Par le biais de l’image et de la fiction, Kassai nous immerge in medias res sans aucun didactisme. Malgré un récit dur, réaliste, sans concession ni complaisance, l’artiste parvient aussi à insuffler une poésie et même de l’humour à ses planches, tant il est soucieux du détail et amoureux des faits et gestes de ses concitoyens : la beauté d’une silhouette, le chatoiement d’un tissu, l’ironie d’une réclame publicitaire, la tendresse d’une mère, l’innocence d’un gosse pourtant armé d’une kalachnikov…
La BD comme « arme efficace »
Didier Kassai a choisi de rester vivre à Bangui avec les siens, malgré la destruction de sa maison, il s’investit dans la lutte contre la corruption, le terrorisme et les violences inter-communautaire, à sa manière :
« C’est justement un combat que je ne cesse de mener depuis quelques années. Je n’ai pas d’autres moyens pour combattre l’injustice et les maux qui gangrènent notre société. La bande dessinée est pour moi l’unique arme efficace. Tout mon souci est de faire du neuvième art un outil pour, à la fois, distraire, éduquer et dénoncer certaines pratiques néfastes ».
Lui même, de religion chrétienne, est marié à une musulmane et s’insurge contre la façon dont les communautés sont parfois manipulées : « La terreur, les armes, sont dans les rues. Les populations civiles se sentent totalement abandonnées. Comment trouver la paix ? Qui peut encore nous protéger ? Les gens se promènent armés comme ils veulent, attaquent qui ils veulent. C’est un sentiment de désespoir, d’abandon. On ne peut pas laisser des humains être terrorisés à ce point. »
Une BD malheureusement d’actualité …
Après une trop courte accalmie, Bangui a renoué avec les pillages.

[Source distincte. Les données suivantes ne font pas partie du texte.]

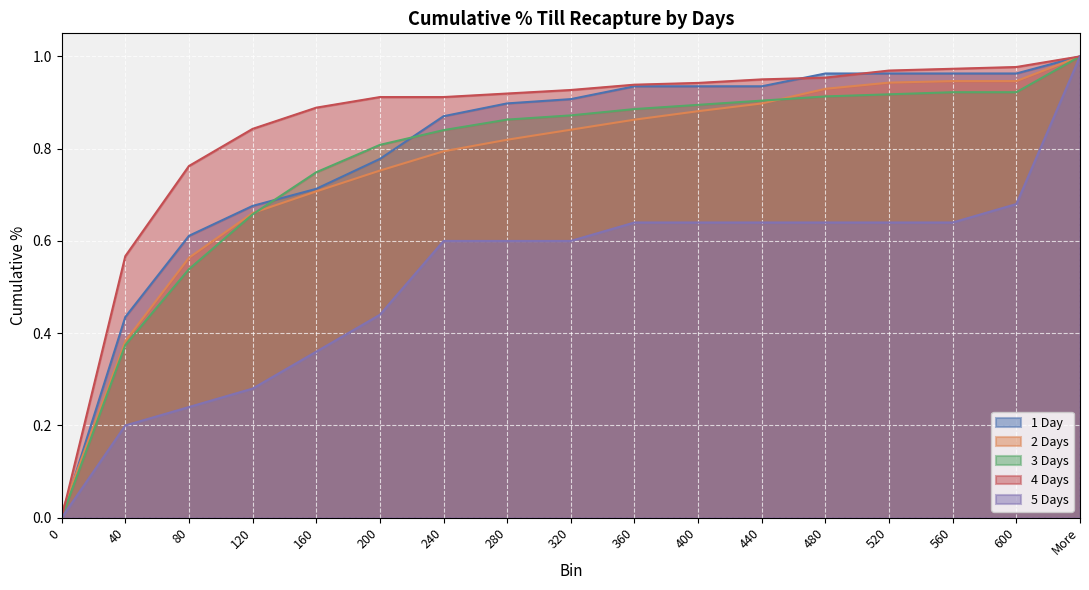

Reading left to right, transcribe all the data shown in this chart.

1 Day: 0.0	0.4	0.6	0.7	0.7	0.8	0.9	0.9	0.9	0.9	0.9	0.9	1.0	1.0	1.0	1.0	1.0
2 Days: 0.0	0.4	0.6	0.7	0.7	0.8	0.8	0.8	0.8	0.9	0.9	0.9	0.9	0.9	0.9	0.9	1.0
3 Days: 0.0	0.4	0.5	0.7	0.7	0.8	0.8	0.9	0.9	0.9	0.9	0.9	0.9	0.9	0.9	0.9	1.0
4 Days: 0.0	0.6	0.8	0.8	0.9	0.9	0.9	0.9	0.9	0.9	0.9	1.0	1.0	1.0	1.0	1.0	1.0
5 Days: 0.0	0.2	0.2	0.3	0.4	0.4	0.6	0.6	0.6	0.6	0.6	0.6	0.6	0.6	0.6	0.7	1.0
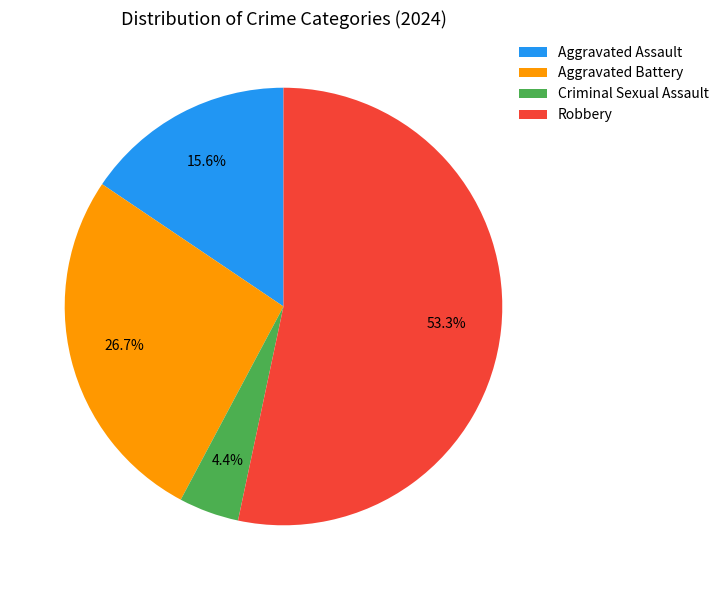

Is it true that Aggravated Battery is 17% of the pie?

False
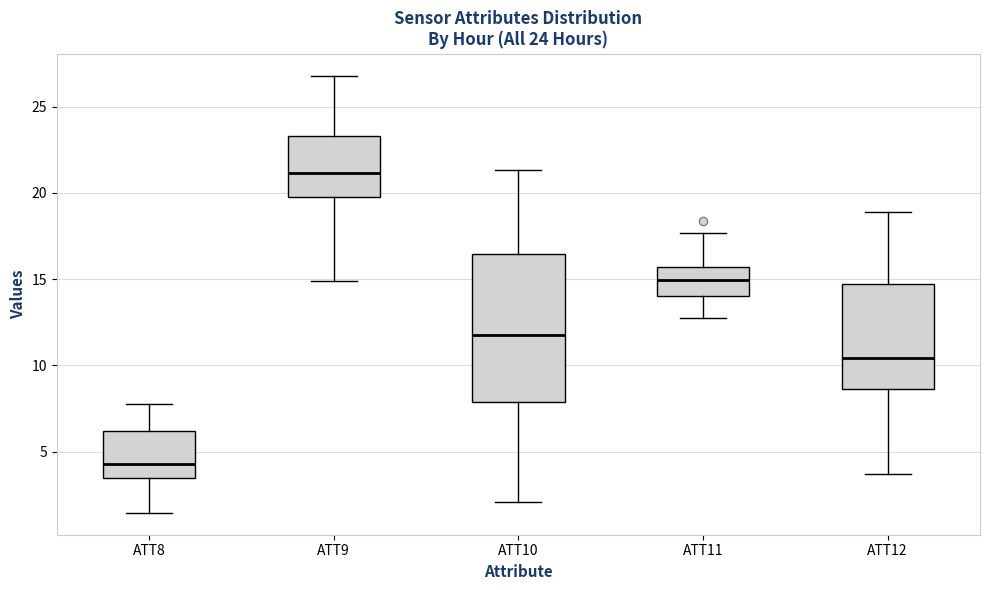

Which box's median line is the lowest?

ATT8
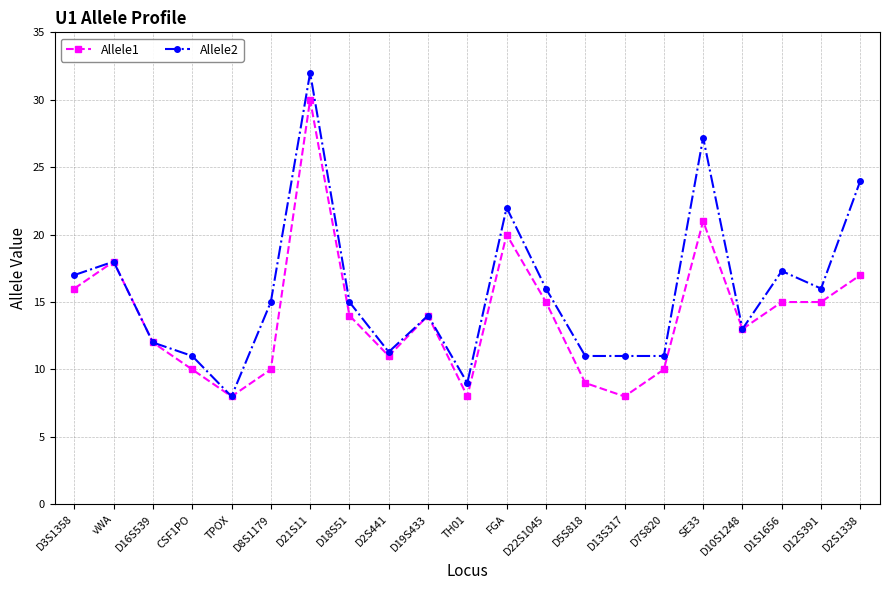

What is the spread (max minus min) of values at D7S820?

1.0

Des ONG ont été récemment attaquées et saccagées, des barricades érigées sur les grands axes…. Un témoin s’alarme : « Il n’est pas du tout impossible de voir dans ces violences la main d’hommes politiques du passé : Djotodia, Bozizé et d’autres qui voient dans la stratégie du chaos une issue politique pour essayer de revenir aux affaires. Le fait que ces violences récentes se soient déroulées en l’absence de Catherine Samba-Panza,(la présidente de la transition, depuis le 23 janvier 2014) laisse supposer qu’il y a chez certains une volonté politique d’organiser des violences et que celles-ci sont moins spontanées qu’elles ne le laissent paraître. »
Une lutte fratricide
La grande qualité de Didier Kassai, outre son talent de dessinateur incontestable, c’est de ne pas choisir son camp entre les extrémistes (musulmans et chrétiens tour à tour victimes et bourreaux) et de pointer du doigt (ou plutôt du bout de son pinceau), toujours avec subtilité, les enjeux politiques ou les gigantesque intérêts économiques en jeu (n’oublions pas le diamants de l’affaire Bokassa) ainsi que les manipulateurs qui tirent les ficelles d’un conflit favorisant la corruption tous azimuts et le pillage d’un pays au ressources considérables.
De quoi le peuple de Centrafrique ne s’est il pas encore fait déposséder ? Ni de son or, ni de ses diamants… mais d’un artiste au bon coup de crayon.
« Tempête sur Bangui », Didier Kassai, Ed. La boîte à Bulles
Auteur du scénario et des illustrations, il a bénéficié du soutien d’Amnesty International. Editions La Boite à Bulles, octobre 2015.